(WHAT THE EXERCISE ASKS): Your answer should be every line of the entries that has the string "down" in it.
########################################
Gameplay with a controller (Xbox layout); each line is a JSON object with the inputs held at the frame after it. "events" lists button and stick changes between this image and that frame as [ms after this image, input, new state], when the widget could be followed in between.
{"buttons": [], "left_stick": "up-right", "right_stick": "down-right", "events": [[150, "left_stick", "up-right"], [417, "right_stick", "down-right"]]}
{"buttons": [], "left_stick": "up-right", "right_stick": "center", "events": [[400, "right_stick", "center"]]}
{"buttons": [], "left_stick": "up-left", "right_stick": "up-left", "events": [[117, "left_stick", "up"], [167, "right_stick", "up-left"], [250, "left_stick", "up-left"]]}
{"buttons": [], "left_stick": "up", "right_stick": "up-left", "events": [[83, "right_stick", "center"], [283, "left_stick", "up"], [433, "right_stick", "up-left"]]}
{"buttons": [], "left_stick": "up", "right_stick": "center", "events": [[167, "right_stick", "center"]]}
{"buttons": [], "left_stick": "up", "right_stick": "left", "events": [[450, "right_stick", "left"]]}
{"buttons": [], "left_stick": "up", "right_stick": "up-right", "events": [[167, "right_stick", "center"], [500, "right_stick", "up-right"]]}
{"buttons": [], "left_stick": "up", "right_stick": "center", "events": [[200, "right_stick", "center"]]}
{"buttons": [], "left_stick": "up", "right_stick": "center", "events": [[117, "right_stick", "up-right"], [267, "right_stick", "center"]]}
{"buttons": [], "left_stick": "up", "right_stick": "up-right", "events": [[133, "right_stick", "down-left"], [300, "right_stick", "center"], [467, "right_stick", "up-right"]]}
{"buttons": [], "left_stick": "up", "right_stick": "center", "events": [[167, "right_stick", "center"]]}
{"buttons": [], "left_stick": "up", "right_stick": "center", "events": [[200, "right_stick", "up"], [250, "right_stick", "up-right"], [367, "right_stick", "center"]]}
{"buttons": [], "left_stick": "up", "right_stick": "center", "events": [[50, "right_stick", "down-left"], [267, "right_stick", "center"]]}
########################################
(EXERCISE OUTPUT):
{"buttons": [], "left_stick": "up-right", "right_stick": "down-right", "events": [[150, "left_stick", "up-right"], [417, "right_stick", "down-right"]]}
{"buttons": [], "left_stick": "up", "right_stick": "up-right", "events": [[133, "right_stick", "down-left"], [300, "right_stick", "center"], [467, "right_stick", "up-right"]]}
{"buttons": [], "left_stick": "up", "right_stick": "center", "events": [[50, "right_stick", "down-left"], [267, "right_stick", "center"]]}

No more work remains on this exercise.